Even though the user-end of the 3DTV or any kind of 3D visual system is the display, the end-to-end operation of such systems naturally involve many more functional components. Capture of 3D scenes, their abstract representation, compression and coding, transmission, and finally the display are the major components. And there are many alternative techniques for each such component. A common capture technique utilizes multiple cameras. The captured moving 3D scenes are represented using computer graphics techniques. Due to redundancy in information content, significant compression of captured 3D data is possible. Transport of 3D video data may be constructed on prior 2D techniques, but the discriminating features and constraints impose a different set of priorities, and thus a different approach, to the transport problem.
3DTV field is a multidisciplinary area, and a successful cooperation of researchers from optics, electronics, signal processing, computer graphics, telecommunications, and other fields are essential for success. Applications of the technology is vast.
Prof.

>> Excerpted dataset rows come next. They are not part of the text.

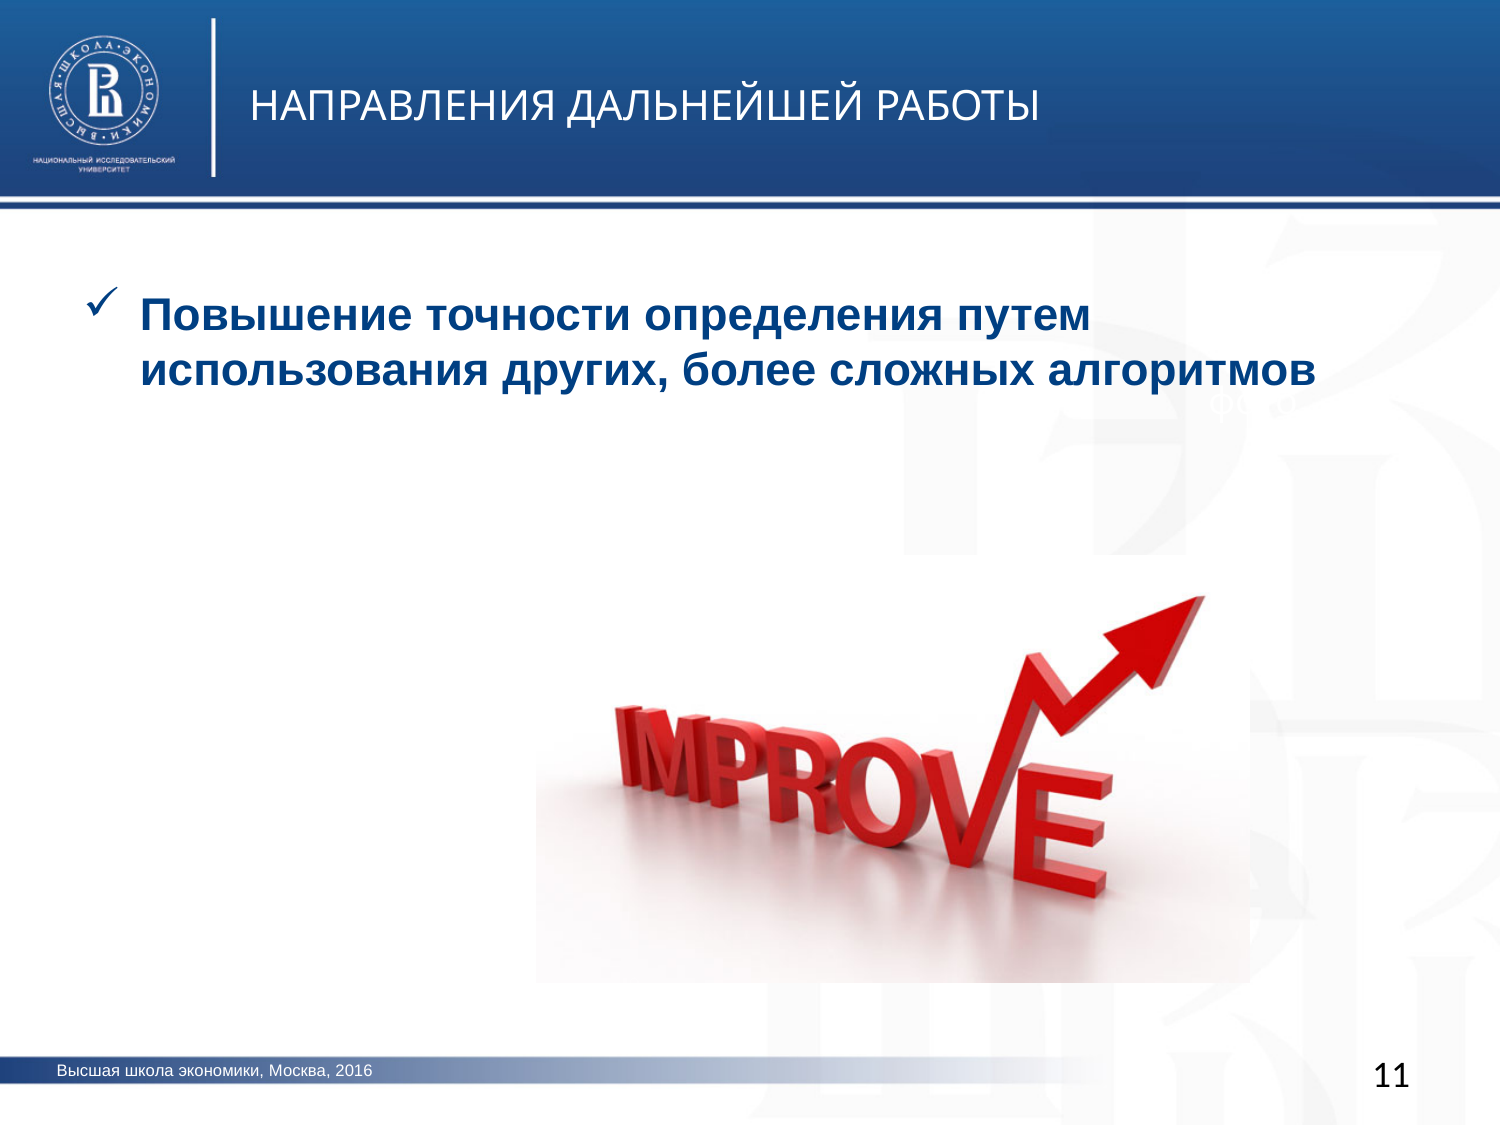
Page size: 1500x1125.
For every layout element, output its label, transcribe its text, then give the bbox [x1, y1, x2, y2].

text_box Высшая школа экономики, Москва, 2016 [41, 1052, 722, 1093]
slide_number 11 [1074, 1042, 1425, 1103]
picture [0, 0, 1500, 1125]
text_box Повышение точности определения путем использования других, более сложных алгоритмов [68, 277, 1364, 512]
text_box НАПРАВЛЕНИЯ ДАЛЬНЕЙШЕЙ РАБОТЫ [234, 70, 1198, 139]
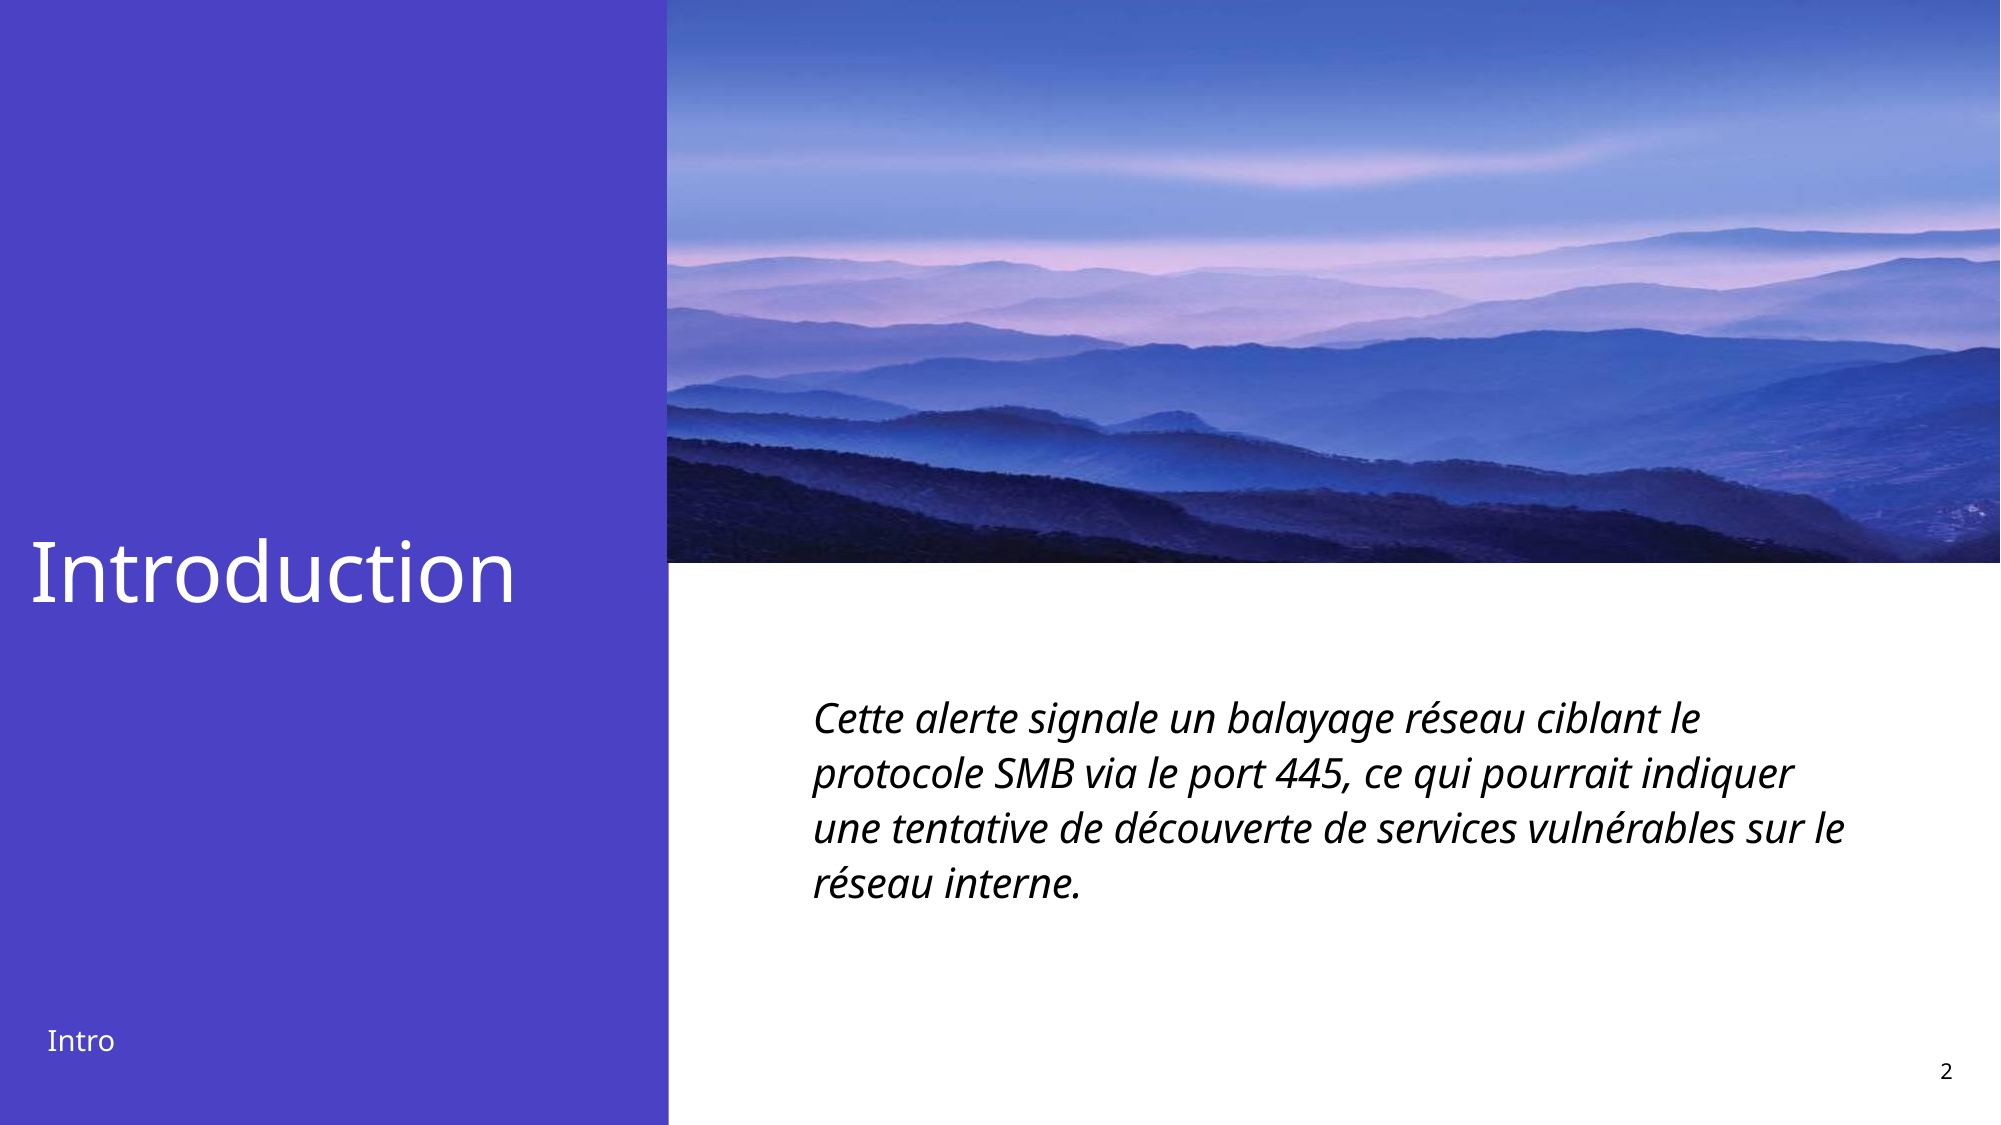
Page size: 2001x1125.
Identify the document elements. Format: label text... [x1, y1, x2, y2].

picture [667, 0, 2000, 563]
footer Intro [32, 1028, 648, 1052]
list Cette alerte signale un balayage réseau ciblant le protocole SMB via le port 445, ce qui pourrait indiquer une tentative de découverte de services vulnérables sur le réseau interne. [797, 679, 1881, 1007]
slide_number 2 [1864, 1042, 1968, 1103]
title Introduction [15, 460, 614, 629]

Levent Onural's biographical sketch
Levent Onural was born in Izmir, Turkey in 1957. He received the B.S. and
M.S. degrees in electrical engineering from Middle East Technical
University, Ankara, Turkey, and the Ph.D. degree in electrical and
computer engineering from State University of New York at Buffalo in
1985. He was a Fulbright scholar between 1981 and 1985. After a Research
Assistant Professor position at the Electrical and Computer Engineering
Department of State University of New York at Buffalo, he joined the
Electrical and Electronics Engineering Department of Bilkent University,
Ankara, Turkey, where he is a Professor at present.

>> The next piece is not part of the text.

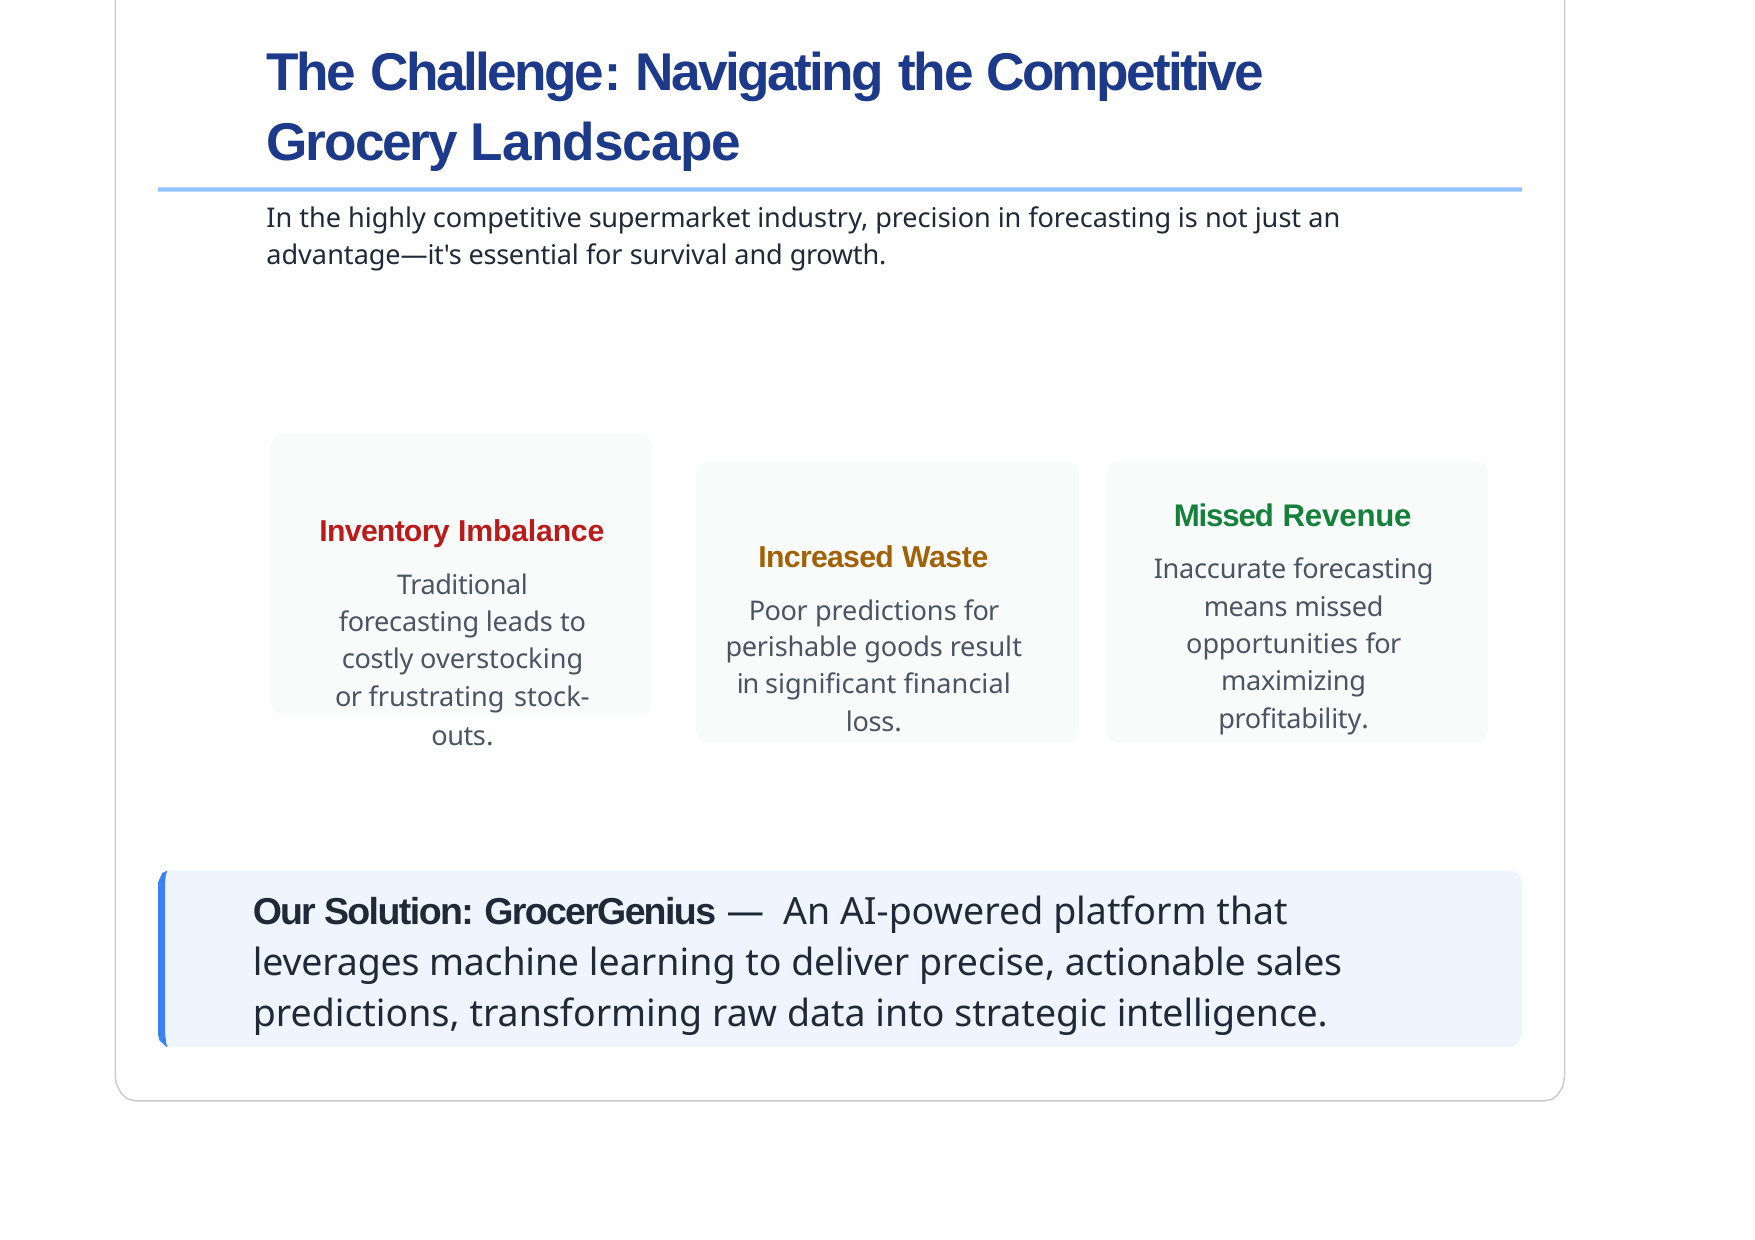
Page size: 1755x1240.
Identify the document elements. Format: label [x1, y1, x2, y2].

His current research interests are in the areas of image and video processing with emphasis on very low bit rate video coding, texture modeling, non-linear filtering, holographic TV and signal processing aspects of optical wave propagation. He has published more than 100 papers and received about 500 citations. He and his team have contributed to MPEG-4 activities through COST211 Analysis Model. Currently, he is the Coordinator of EC funded 3DTV Project.

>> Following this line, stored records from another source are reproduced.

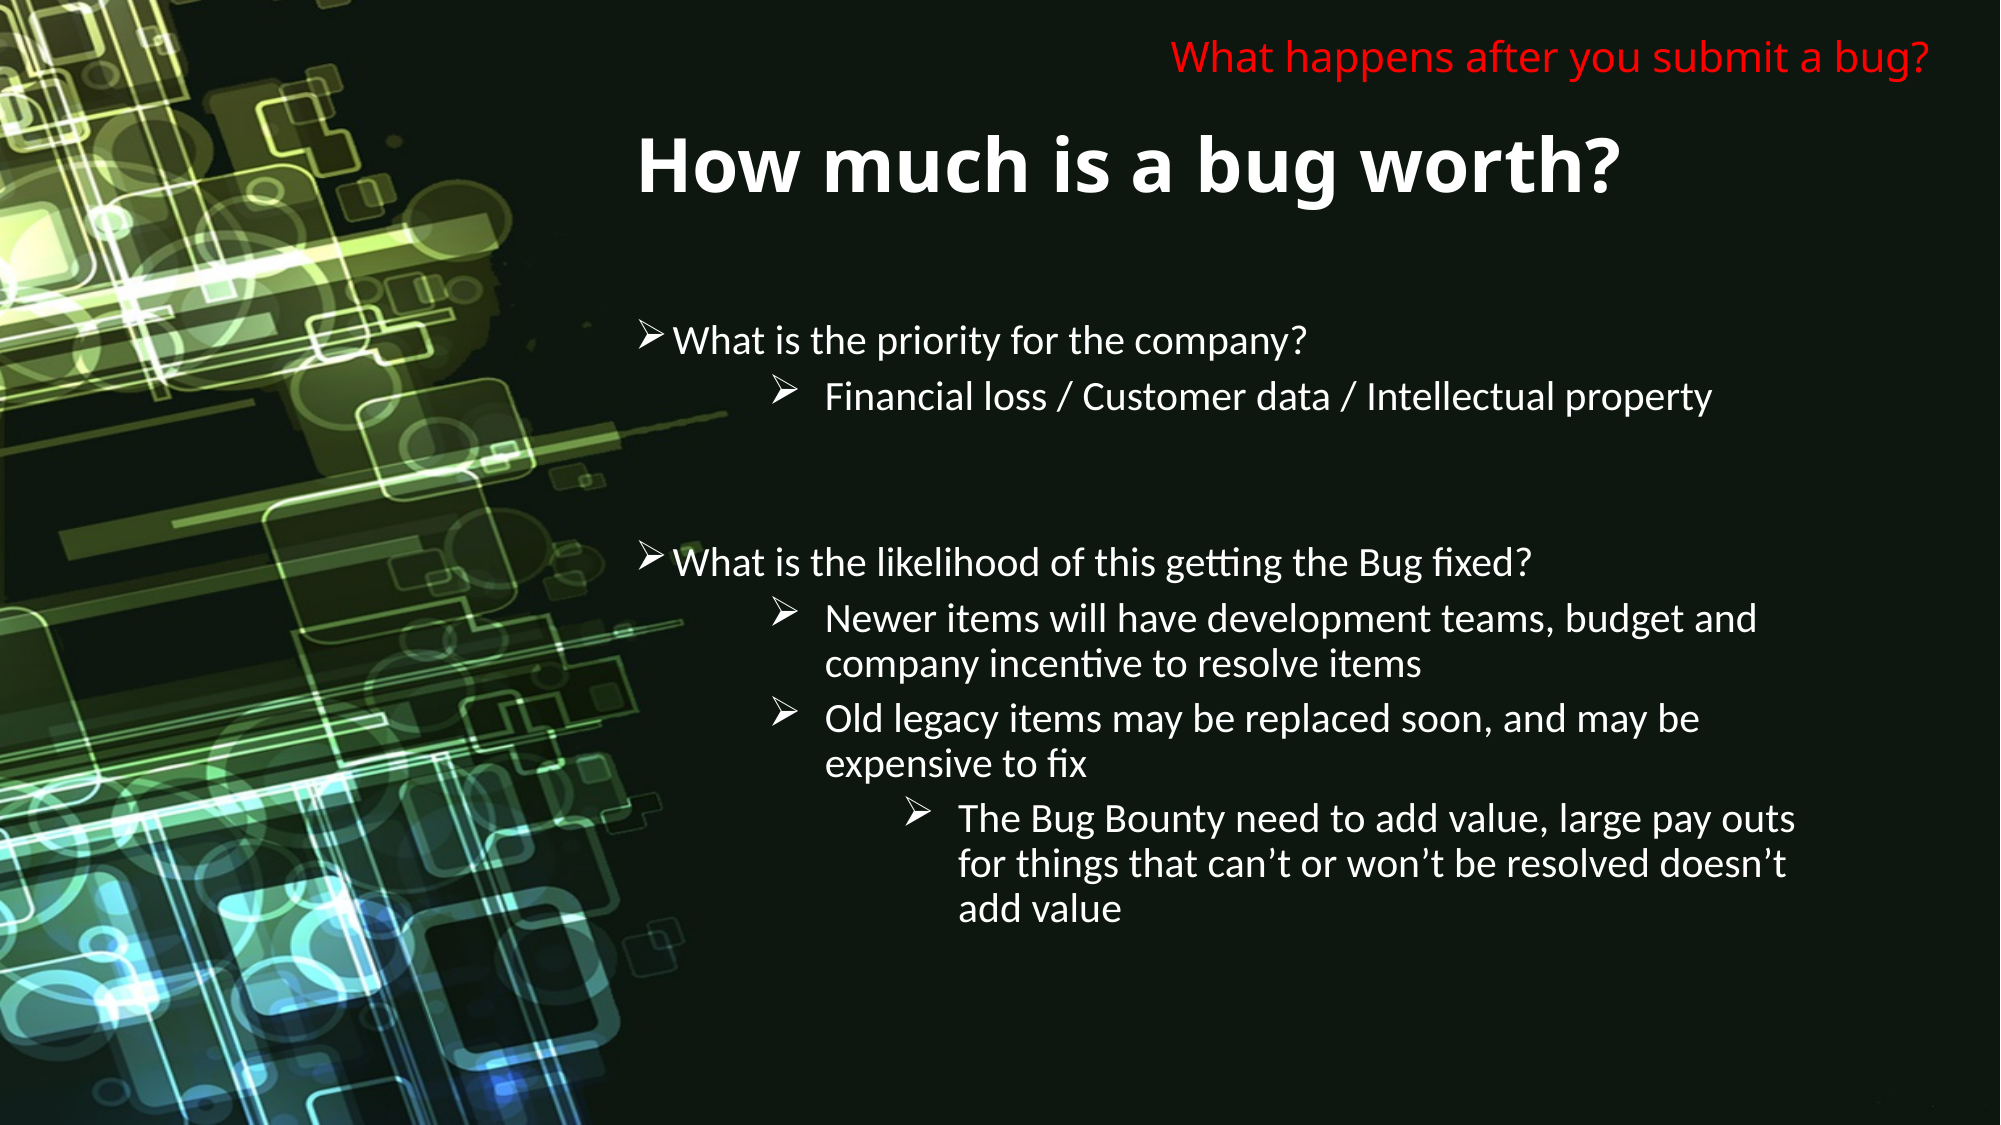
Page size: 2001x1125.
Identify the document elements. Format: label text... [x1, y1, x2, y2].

list What is the priority for the company? Financial loss / Customer data / Intellectual property What is the likelihood of this getting the Bug fixed? Newer items will have development teams, budget and company incentive to resolve items Old legacy items may be replaced soon, and may be expensive to fix The Bug Bounty need to add value, large pay outs for things that can’t or won’t be resolved doesn’t add value [620, 311, 1863, 1026]
title How much is a bug worth? [620, 59, 1863, 278]
text_box What happens after you submit a bug? [1084, 17, 1944, 100]
picture [0, 0, 2000, 1125]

Dr. Onural is a senior member of IEEE. He was the general co-chair of IEEE 2000 International Conference on Acoustics Speech and Signal Processing ICASSP'2000. Dr. Onural was the Director of IEEE Region 8 (Europe, Africa and Middle East), and a member of IEEE Board of Directors, which is the highest board of IEEE, between 2001-2003. He was a member of IEEE Assembly in 2001-2002. He served as the 2003 Secretary of IEEE, and he was a member of IEEE Executive Committee in 2003. Levent Onural was nominated by the IEEE Board of Directors to the position of 2005 IEEE President-elect (2006 IEEE President); he is the first person from outside of North America nominated for this position in 120 years of history of IEEE. Levent Onural is a recipient of IEEE Third Millenium Medal. He is currently an associate editor of IEEE Transactions on Circuits and Systems for Video Technology.